In many schools, private, public or otherwise, books are often used and the teacher simply has to flip from page to page without much worry as to what the next day will bring. Books, however, should be seen more as glorified outlines than a strict play by play manual to be followed to the letter. Publishers make books to make money. The writers have no idea as to your particular learning environment. Some schools may be strict in the sense that all the material be covered but will rarely ever complain if you supplement exercises with activities that engage the students. This is where your personal style will show.
In larger groups, the class can be personalized only so far, but often times, as freelance ESL teachers, we will have many private or individual student classes that we can, and we should, fashion according to the student's personal interests and needs as a learner. There are a multitude of sites online where one can find mountains of resources. You can find complete lesson plans, handouts, boardgames, articles of interest, activity ideas, etc. With so many teachers in cyberspace sharing their hard work, it would be foolish not to accept these gifts. Many sites today are asking for registration fees and offer pay-per-print resources, but there are a good many still which ask for nothing in return and allow you to print and use what you like without restriction or condition. Once you begin using these free resources and familiarize yourself and become comfortable with them, you might just start making your own and share them with other new teachers out there in the world.
The ESL teacher often makes the mistake of assuming that resources all share the same form: Paper. However, many good resources come in different forms. Some experienced and dynamic teachers might have boxes of material resources. Take a look and you might find dice, playing cards, coins, macaroni, string, tape, markers, glue, toys and whatever you can imagine that could play a role in the second language classroom; a teacher's bag of tricks. Resources abound. We need only to stretch our imaginations. Instead of only looking for resources to fit our plan, try and look at our surroundings and see how my plan can fit these things. This practiced, you will have a large collection of material resources in no time.

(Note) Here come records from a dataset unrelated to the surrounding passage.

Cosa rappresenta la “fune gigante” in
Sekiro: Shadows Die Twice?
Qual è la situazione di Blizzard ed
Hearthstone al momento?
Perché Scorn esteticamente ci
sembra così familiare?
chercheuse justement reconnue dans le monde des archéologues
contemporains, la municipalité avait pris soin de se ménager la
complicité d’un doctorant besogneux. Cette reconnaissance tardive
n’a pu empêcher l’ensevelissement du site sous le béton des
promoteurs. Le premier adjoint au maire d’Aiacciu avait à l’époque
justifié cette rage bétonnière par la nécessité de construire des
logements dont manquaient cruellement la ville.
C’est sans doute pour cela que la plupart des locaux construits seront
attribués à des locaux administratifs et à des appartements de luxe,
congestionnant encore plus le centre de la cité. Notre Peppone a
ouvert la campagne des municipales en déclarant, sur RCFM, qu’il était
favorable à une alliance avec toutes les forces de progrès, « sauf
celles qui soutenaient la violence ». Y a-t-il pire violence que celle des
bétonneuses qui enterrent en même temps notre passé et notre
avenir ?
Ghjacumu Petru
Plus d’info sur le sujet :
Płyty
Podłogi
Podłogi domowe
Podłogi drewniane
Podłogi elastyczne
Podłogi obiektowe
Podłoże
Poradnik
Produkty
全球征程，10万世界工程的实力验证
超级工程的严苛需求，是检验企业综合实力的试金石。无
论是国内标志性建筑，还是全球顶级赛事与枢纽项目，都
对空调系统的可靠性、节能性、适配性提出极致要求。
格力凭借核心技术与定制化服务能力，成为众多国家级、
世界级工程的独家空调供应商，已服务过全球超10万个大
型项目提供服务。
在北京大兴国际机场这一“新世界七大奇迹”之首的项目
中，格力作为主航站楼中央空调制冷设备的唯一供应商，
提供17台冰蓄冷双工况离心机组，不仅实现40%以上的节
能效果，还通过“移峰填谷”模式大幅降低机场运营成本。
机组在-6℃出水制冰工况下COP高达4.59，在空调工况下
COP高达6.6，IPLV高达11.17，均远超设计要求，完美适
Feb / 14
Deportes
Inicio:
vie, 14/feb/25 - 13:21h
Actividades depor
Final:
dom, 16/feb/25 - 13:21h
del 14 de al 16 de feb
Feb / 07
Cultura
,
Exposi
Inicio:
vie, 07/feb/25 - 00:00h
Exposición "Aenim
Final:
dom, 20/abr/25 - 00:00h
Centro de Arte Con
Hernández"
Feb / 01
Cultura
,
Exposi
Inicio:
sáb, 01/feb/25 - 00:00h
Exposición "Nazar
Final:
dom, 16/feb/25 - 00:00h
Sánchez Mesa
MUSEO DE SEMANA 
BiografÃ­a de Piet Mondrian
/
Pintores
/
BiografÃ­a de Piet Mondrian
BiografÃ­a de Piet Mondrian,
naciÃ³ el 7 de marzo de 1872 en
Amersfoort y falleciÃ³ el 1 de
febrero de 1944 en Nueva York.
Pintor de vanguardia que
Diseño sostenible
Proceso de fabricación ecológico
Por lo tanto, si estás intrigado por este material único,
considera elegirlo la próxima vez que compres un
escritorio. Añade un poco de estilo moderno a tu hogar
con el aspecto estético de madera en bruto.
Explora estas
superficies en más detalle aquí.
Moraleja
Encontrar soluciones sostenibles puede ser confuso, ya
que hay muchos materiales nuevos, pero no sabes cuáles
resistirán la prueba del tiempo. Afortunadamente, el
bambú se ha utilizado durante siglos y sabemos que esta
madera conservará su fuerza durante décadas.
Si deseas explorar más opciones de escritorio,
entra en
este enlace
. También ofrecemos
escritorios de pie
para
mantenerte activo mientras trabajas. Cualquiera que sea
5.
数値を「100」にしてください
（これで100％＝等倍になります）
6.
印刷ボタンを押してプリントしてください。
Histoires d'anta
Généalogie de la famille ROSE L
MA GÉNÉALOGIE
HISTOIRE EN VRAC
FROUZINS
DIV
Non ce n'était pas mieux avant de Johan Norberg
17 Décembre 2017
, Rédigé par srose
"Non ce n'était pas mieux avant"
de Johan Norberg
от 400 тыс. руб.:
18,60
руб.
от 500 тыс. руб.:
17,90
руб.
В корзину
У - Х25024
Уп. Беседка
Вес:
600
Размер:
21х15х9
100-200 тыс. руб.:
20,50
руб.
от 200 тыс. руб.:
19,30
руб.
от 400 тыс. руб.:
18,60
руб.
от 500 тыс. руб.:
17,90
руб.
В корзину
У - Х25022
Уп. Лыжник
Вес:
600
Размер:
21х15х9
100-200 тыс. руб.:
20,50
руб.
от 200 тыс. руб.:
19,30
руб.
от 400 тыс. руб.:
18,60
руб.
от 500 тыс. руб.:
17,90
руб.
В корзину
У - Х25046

This is not to say that we should neglect all those printables we love to use but we should be wary of over-use. Before printing off another worksheet and simply handing it to a student to silently complete, ask yourself what you could do with it. Ask yourself if there is not another way to deliver this, another way for students to do the work without boring them and yourself, and at the same time, reach your objectives.
Many ESL teachers travel from place to place to give language instruction in-home or in-company and plan and prepare their classes on buses, in cafes or in their heads while walking from one class to another. In this situation, it wouldn't be practical to hike your 'bag of tricks' with you all over town. Resources can always change shape, size and weight. You need to adapt your resources to your environment and personal situation. The teacher can deliver just as effective a class with little paper cut-ups with words scribbled on them and a pair of dice as the the one with chicken wire, bubble wrap and a hard boiled egg.